Sunday, October 09, 2011

How will you be remembered? (bye Steve...)

Pada akhirnya, mungkin itu pertanyaan akhir manusia, yang akan menentukan bagaimana dia akan membentuk hidupnya.

Semakin menua, entah kenapa, pertanyaan itu semakin sering muncul dan semakin menuntut jawaban yang jelas dan tegas: How you will be remembered?

Apapun jawabannya, akan menuntut dedikasi, persistensi, komitmen, bahkan keseluruhan hidup seseorang. Begitu jawab yang jelas dan tegas diperoleh, bisa saja seseorang jadi harus merubah keseluruhan cara pandangnya terhadap hidup, terhadap apa yang ingin dilakukannya, apa yang ingin diraihnya, apa yang akan menyita sebagian besar waktu dalam hidupnya.

Rasanya semua orang pernah memikirkan pertanyaan itu, tapi tidak banyak yang bisa menjawabnya dengan jelas dan tegas. Kalaupun dia memiliki jawaban, jawabannya tidak cukup jelas dan tegas untuk dapat mendorong keseluruhan energi dan talenta hidupnya untuk mewujudkannya.

'Harga tebus' dari jawaban yang jelas dan tegas sangat mahal. Jawaban itu akan menjadi sangat menuntut. Dia akan membangunkanmu dari tidurmu, mengetuk pikiranmu setiap saat, meminta untuk dipuaskan.

Orang yang menemukan jawaban akan menjalani hidup yang sehidup-hidupnya hidup. Live life a the fullest. Sebaliknya, orang yang tidak menemukan jawaban cenderung akan hidup di main stream kebanyakan orang. Mencoba satu demi satu jawaban yang dia peroleh dari orang lain. Dan saat orang itu mencapai sesuatu, dia tidak akan bahagia. Dan kemudian dia akan mencari jawaban lain, dari orang lain, dan seterusnya, sampai Tuhan memanggilnya kembali.

Celakanya, kita hidup dalam dunia dogma, itulah mengapa tercipta main stream. Jawaban pertanyaan itu dikelompokkan menjadi jawaban yang benar dan jawaban yang salah. Jawaban yang normal, dan jawaban yang abnormal. Dogma itu terbentuk turun-temurun, dari generasi ke generasi.

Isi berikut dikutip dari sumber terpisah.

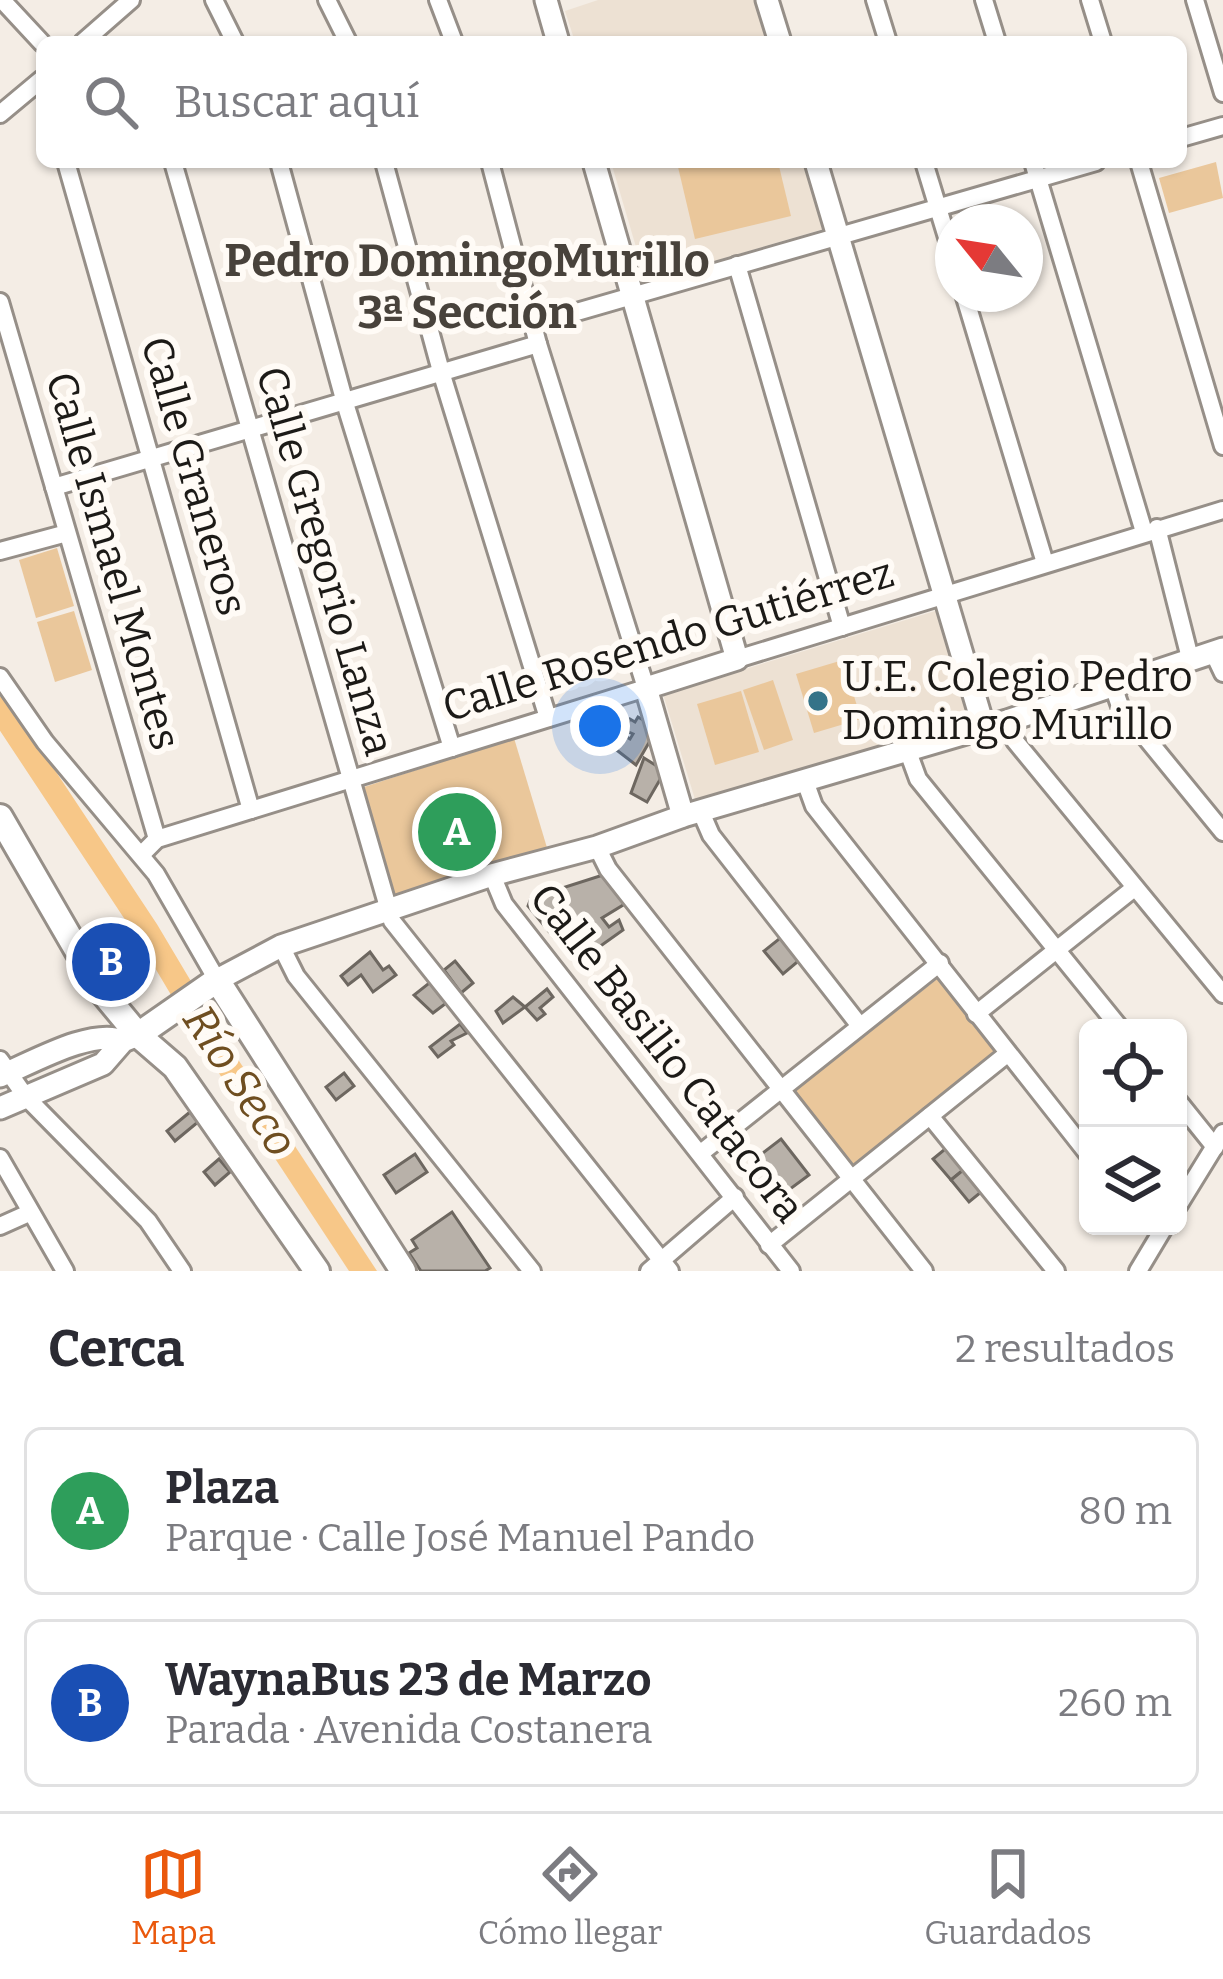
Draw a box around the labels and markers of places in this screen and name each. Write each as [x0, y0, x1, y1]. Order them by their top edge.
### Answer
place label: U.E. Colegio Pedro Domingo Murillo [842, 652, 1193, 750]
marker: U.E. Colegio Pedro Domingo Murillo [805, 688, 831, 714]
pin: A [418, 787, 496, 877]
pin: B [72, 917, 150, 1007]

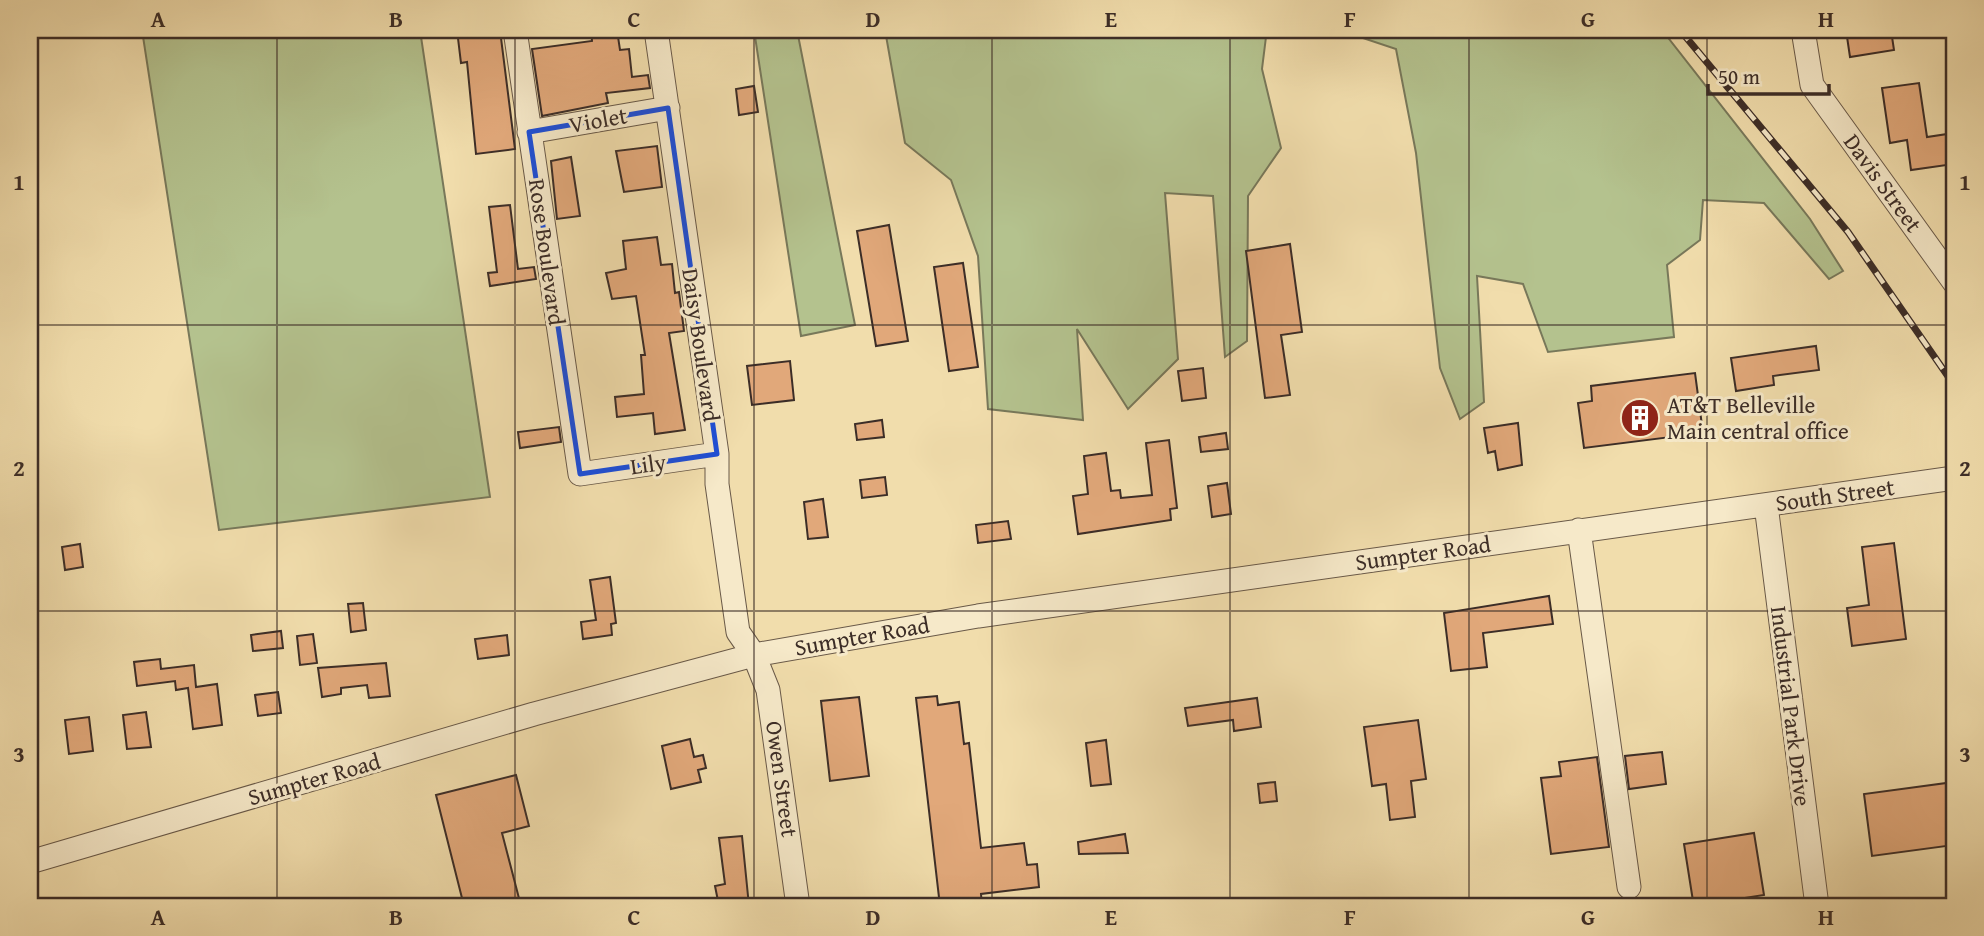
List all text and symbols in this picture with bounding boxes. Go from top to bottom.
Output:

Masing-masing budaya memiliki tingkat toleransi yang berbeda-beda dalam memahami dan mentoleransi ragam jawaban. Karenanya, bisa diamati, bahwa ada budaya yang lebih toleran terhadap keberagaman jawaban, dan ada budaya yang lebih kaku menerimanya.

Membayangkan dunia yang lebih toleran terhadap jawaban dari pertanyaan itu, adalah membayangkan dunia yang lebih 'membiarkan' perbedaan cara pandang. Dunia yang kemungkinan besar akan lebih nyaman untuk ditinggali, karena orang diijinkan untuk menjadi seperti yang dia inginkan. Manusia yang dapat menjadi seperti yang dia inginkan, akan menjadi manusia yang maksimal, sedakat mungkin kemaksimalan yang Tuhan berikan kepadanya melalui talenta, karakter, kelebihan, dan ketidaksempurnaannya.




Your time is limited, so don't waste it living someone else's life. Don't be trapped by dogma — which is living with the results of other people's thinking. Don't let the noise of others' opinions drown out your own inner voice. And most important, have the courage to follow your heart and intuition. They somehow already know what you truly want to become. Everything else is secondary.